A very interesting and significant feature of the exhibition was the collection of decorative work furnished by various ladies. This department shows very distinctly the influence of our recent importation and study of Japanese art, and indeed it is noticeable that throughout the exhibition the predominating influences are either Japanese or mediæval. In truth, exceptiug in the furniture, of which there is not much, and in some of the metal work, we can think of little that show’s classical, Renaissance, or modern French feeling, and little that does not betray more or less of one of the other influences we have mentioned. This may be partly the result of an accidental predominance among a limited selection of objects; partly, perhaps, of some prepossessions of the committee to whom the selection is mainly due; but also iu great part to actual tendencies which prevail in this part, at least, of our country, and which are, in our judgment, hopeful tendencies, inasmuch as they are toward sincere and manly treatment, and not as yet toward pedantry. And these tendencies are not as incongruous as might be fancied, for the Japanese and the mediæval workmen, apart from the greater technical skill of the former in the rendering of natural form and the management of color, have much that is alike in their feeling for decorative treatment; and the ardent mediævalist of our time may do well to temper his exuberance with the disciplined power of the Japanese.

In this collection of decorative work by ladies were painted silk fire-screens, embroidered bell-ropes, table-cloths, cushions, — many of them of the richest and most ingeniously tasteful sort, — boxes decorated with pen-and-ink, decorative tiles, sumptuous laces, and carved wood, all the achievement of persons who have labored, if to some degree for fashion’s sake, yet also in a good measure for the sake of beauty.
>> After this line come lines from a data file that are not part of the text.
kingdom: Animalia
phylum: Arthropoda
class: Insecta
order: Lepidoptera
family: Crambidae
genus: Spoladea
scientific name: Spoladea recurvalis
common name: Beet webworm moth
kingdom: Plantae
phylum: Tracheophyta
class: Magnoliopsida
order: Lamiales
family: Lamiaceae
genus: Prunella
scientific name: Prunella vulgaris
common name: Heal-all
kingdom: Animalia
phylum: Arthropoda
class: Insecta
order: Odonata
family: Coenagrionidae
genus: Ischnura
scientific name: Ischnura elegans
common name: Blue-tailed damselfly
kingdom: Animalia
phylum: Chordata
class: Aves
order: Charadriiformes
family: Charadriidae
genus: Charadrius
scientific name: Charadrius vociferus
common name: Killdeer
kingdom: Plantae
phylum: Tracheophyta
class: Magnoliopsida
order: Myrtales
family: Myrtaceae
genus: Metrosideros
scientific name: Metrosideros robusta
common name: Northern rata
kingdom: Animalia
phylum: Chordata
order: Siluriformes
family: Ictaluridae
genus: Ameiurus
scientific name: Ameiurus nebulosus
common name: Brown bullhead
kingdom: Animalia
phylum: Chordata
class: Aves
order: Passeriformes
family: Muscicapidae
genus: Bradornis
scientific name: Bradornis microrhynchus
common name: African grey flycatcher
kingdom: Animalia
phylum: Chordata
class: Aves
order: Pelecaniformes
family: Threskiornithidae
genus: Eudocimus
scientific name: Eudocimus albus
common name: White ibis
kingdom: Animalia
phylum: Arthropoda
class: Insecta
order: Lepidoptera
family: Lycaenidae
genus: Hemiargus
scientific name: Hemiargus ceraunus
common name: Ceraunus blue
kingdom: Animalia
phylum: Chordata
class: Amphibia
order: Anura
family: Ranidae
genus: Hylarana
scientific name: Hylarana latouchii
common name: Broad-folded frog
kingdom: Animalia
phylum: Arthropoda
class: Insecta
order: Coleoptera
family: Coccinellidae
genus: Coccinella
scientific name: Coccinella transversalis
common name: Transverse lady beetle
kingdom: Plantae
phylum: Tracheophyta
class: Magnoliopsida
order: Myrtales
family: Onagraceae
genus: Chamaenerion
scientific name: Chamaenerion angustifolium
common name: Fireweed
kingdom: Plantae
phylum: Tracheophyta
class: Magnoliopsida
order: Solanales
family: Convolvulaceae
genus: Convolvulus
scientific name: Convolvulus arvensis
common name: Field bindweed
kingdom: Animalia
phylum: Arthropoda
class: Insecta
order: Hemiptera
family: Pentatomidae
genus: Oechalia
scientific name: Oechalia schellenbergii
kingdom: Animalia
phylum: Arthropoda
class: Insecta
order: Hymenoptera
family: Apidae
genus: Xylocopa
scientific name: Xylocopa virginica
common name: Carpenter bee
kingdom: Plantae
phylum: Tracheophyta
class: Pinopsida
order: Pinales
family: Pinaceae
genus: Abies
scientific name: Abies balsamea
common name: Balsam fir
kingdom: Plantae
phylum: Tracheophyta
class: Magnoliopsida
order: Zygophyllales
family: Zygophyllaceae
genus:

Among these Mrs. O. W. Holmes, Jr., stood easily foremost, we think, by virtue of her remarkably rich and graceful embroideries on silk. One of these was of a light - brown ground over which were scattered fine pink and white blossoms in a cloud, with a few large brown or purple oak-leaves; another was in a graver tone, a black embroidered growth of some sort, in which a crescent moon was tangled, with many gold-beads for stars, while below lay a mystic breadth of large white daisies spanned and surrounded by fine strands of green silk. These, in frames, might serve for fire-screens, or with their mimic glimpses of conventionalized (not pictorially presented) natural objects would admirably adorn many wall - spaces. Put to whatever use, they are certainly wonderful achievements in their way, and open a charming vista of possibilities to the feminine artistic genius, which almost always includes a high capacity for decoration.